There are a whole lot of RIAs out there in registration limbo—about 1,150 to be exact, according to the Securities Exchange Commission. Firms with assets under management between $25 million and $100 million, which used to fall under the SEC’s purview, had until June 28 to withdraw SEC registration and re-register with their home state and any others where they have significant business. What’s the hold up? It’s not clear.

“I don’t know why they’re late,” said Bob Webster, director of communications for National America Securities Administrators Assocation (NASAA). “People are people. They procrastinate, do things at the last minute. It can take anywhere from four to six weeks to get processed, longer if there are a lot of deficiencies on the registration forms. The advisor then has to correct the deficiency, notify the states the correction has been made. That’s why we were out there telling people, register early.”

One insider who preferred to speak off the record said the SEC has given stragglers a grace period of a couple of months before it begins the process of deregistering them itself. If an RIA were to find itself without federal or state registration, it would be in violation of securities laws. The SEC declined to comment on whether this grace period is, in fact, in effect. For now the SEC and NASAA are working together to ensure a smooth transition, the SEC said.

The registration switch was mandated under Dodd-Frank reform legislation, and the SEC’s rule release estimated that 3,200 RIAs would switch from SEC to state registration, based on Form ADV data. But only about 1,550 SEC-registered advisers had re-registered with state securities regulators by July 1.
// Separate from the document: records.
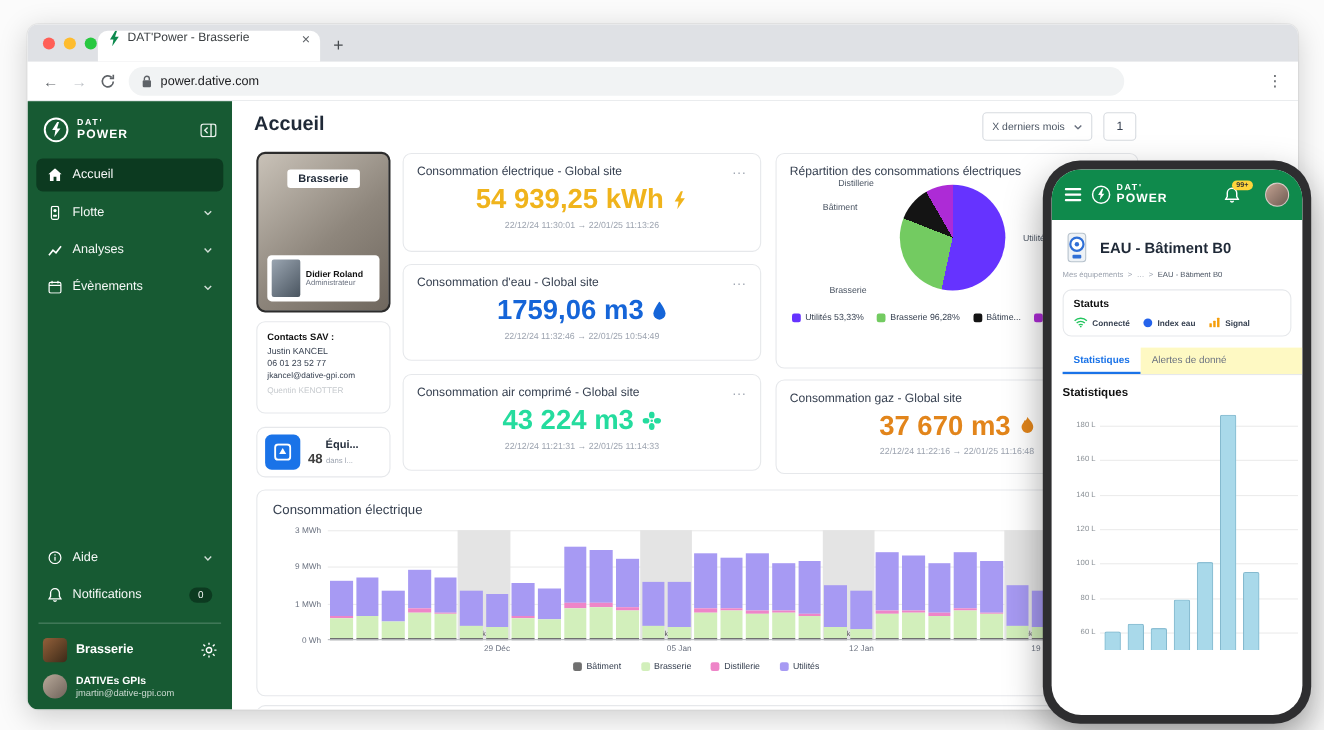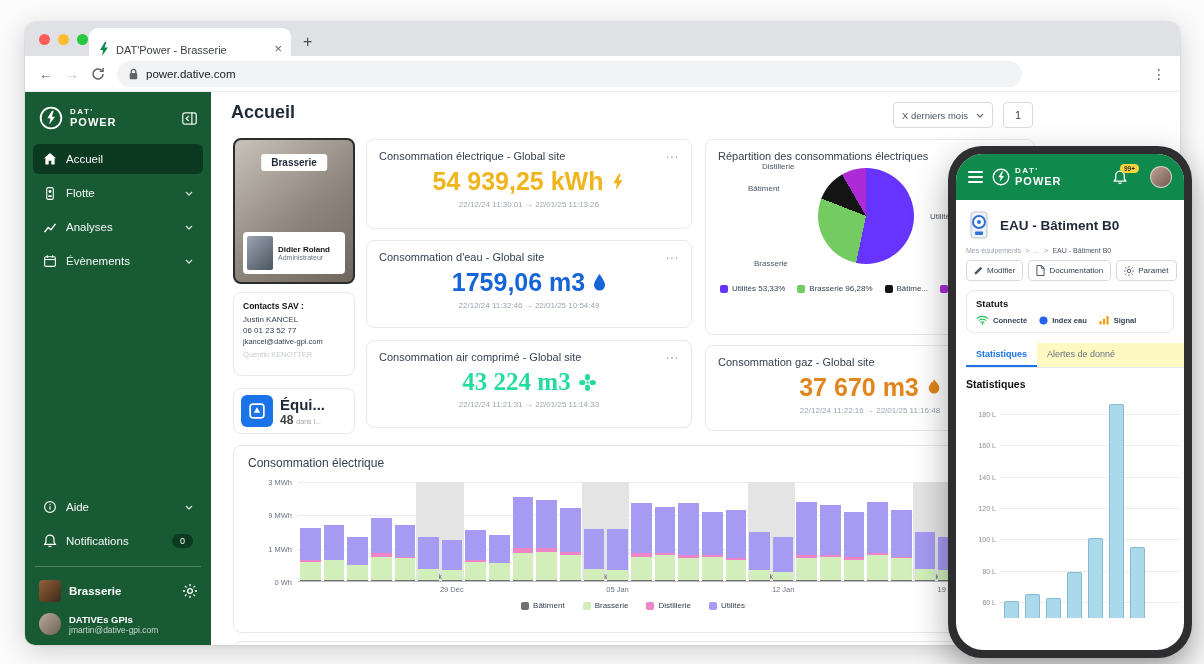"DAT'Power - Brasserie" .tab { align-items: flex-end -> flex-start }
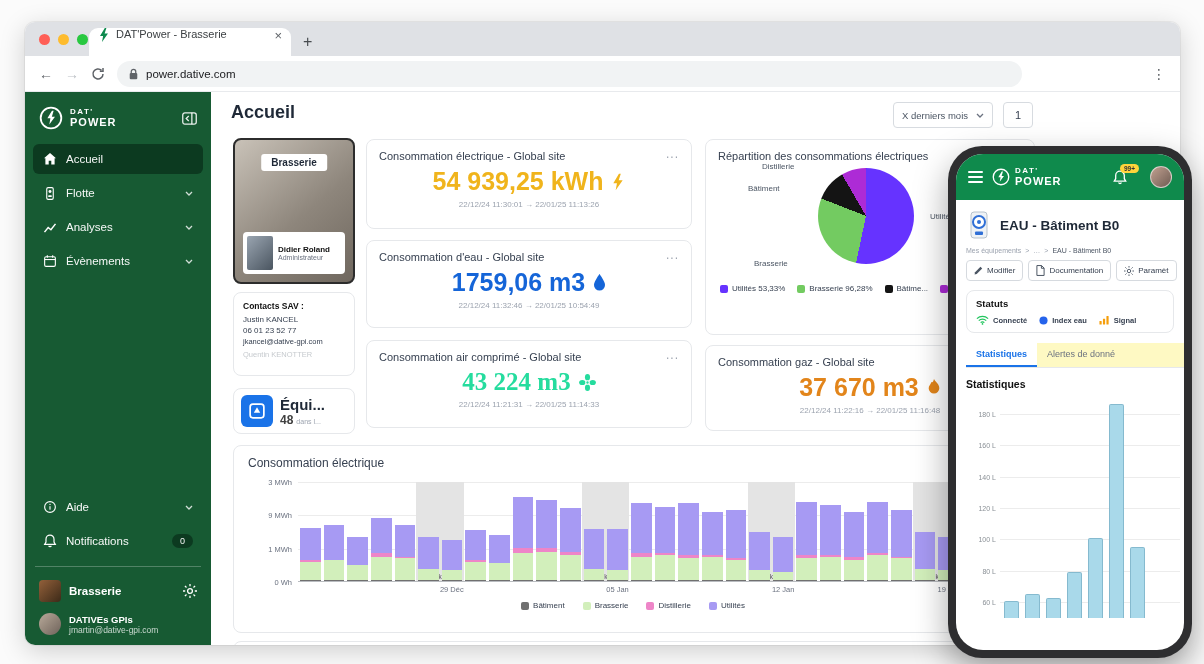"Modifier" div.p-buttons { html: <div> <span> <svg> <path></path> </svg> <span>Modifier</span> </span> <span> <svg> <path></path> <path></path> </svg> <span>Documentation</span> </span> <span> <svg> <circle></circle> <path></path> </svg> <span>Paramèt</span> </span> </div> -> none }
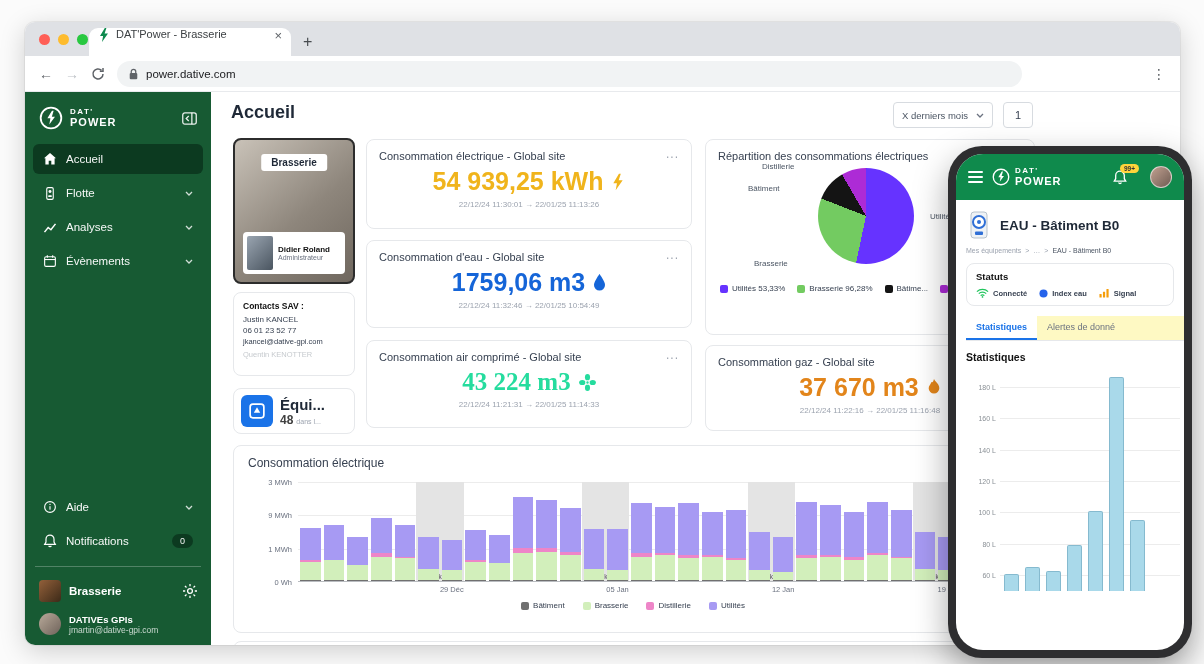"43 224 m3" div.kpi-value { font-family: Liberation Serif, serif -> none }
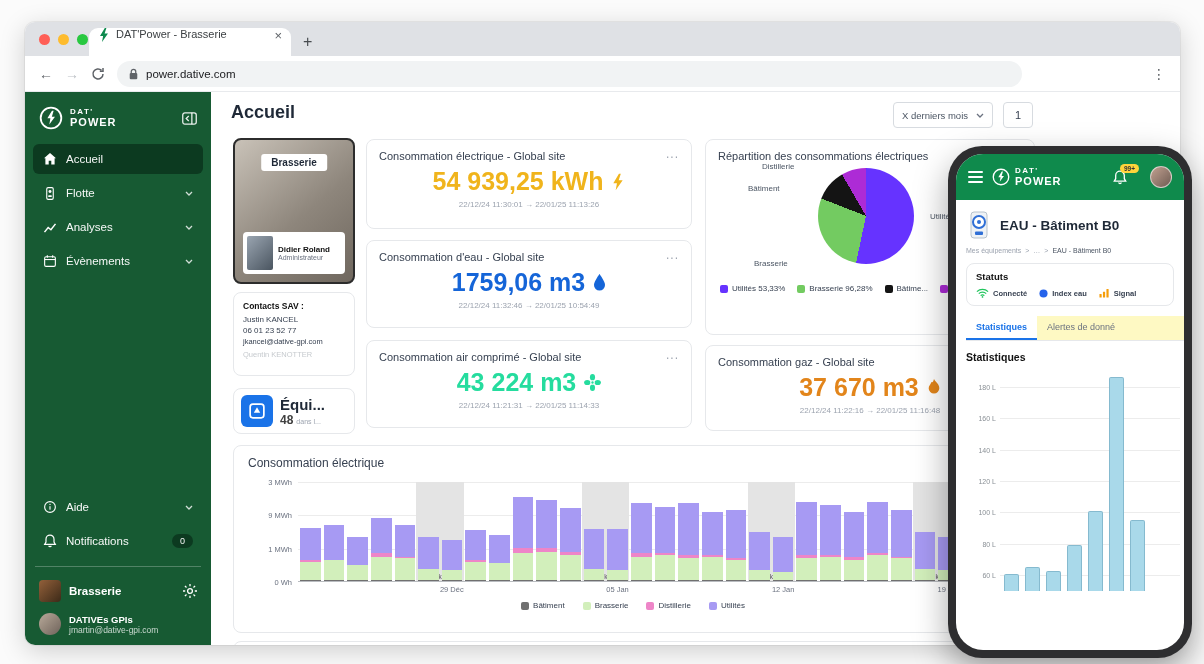"Équi..." .eq-label { font-size: 15px -> 10px; margin-left: none -> 16px }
“The approximate 500 difference may reflect advisers being eligible for SEC registration in more than one way,” said SEC spokesman John Nester. For example, some RIAs with under $100 million in AUM can remain registered if they are an advisor to a registered investment company. Other reasons, according to Nester: Adviser assets could have increased; some mid-sized advisers were not required to be registered with the states per specific state laws; and some advisers may have merged with other advisers or obtained the necessary assets to remain registered with the SEC. 

This year, NASAA has enhanced its annual training for investment advisor examinations. “We have developed training on demand, a distance learning program where we can offer IA training to examiners on a 24-7 basis, make that available online,” said Webster. “We’ve developed some risk-analysis software to help the examiners quickly identify risks.”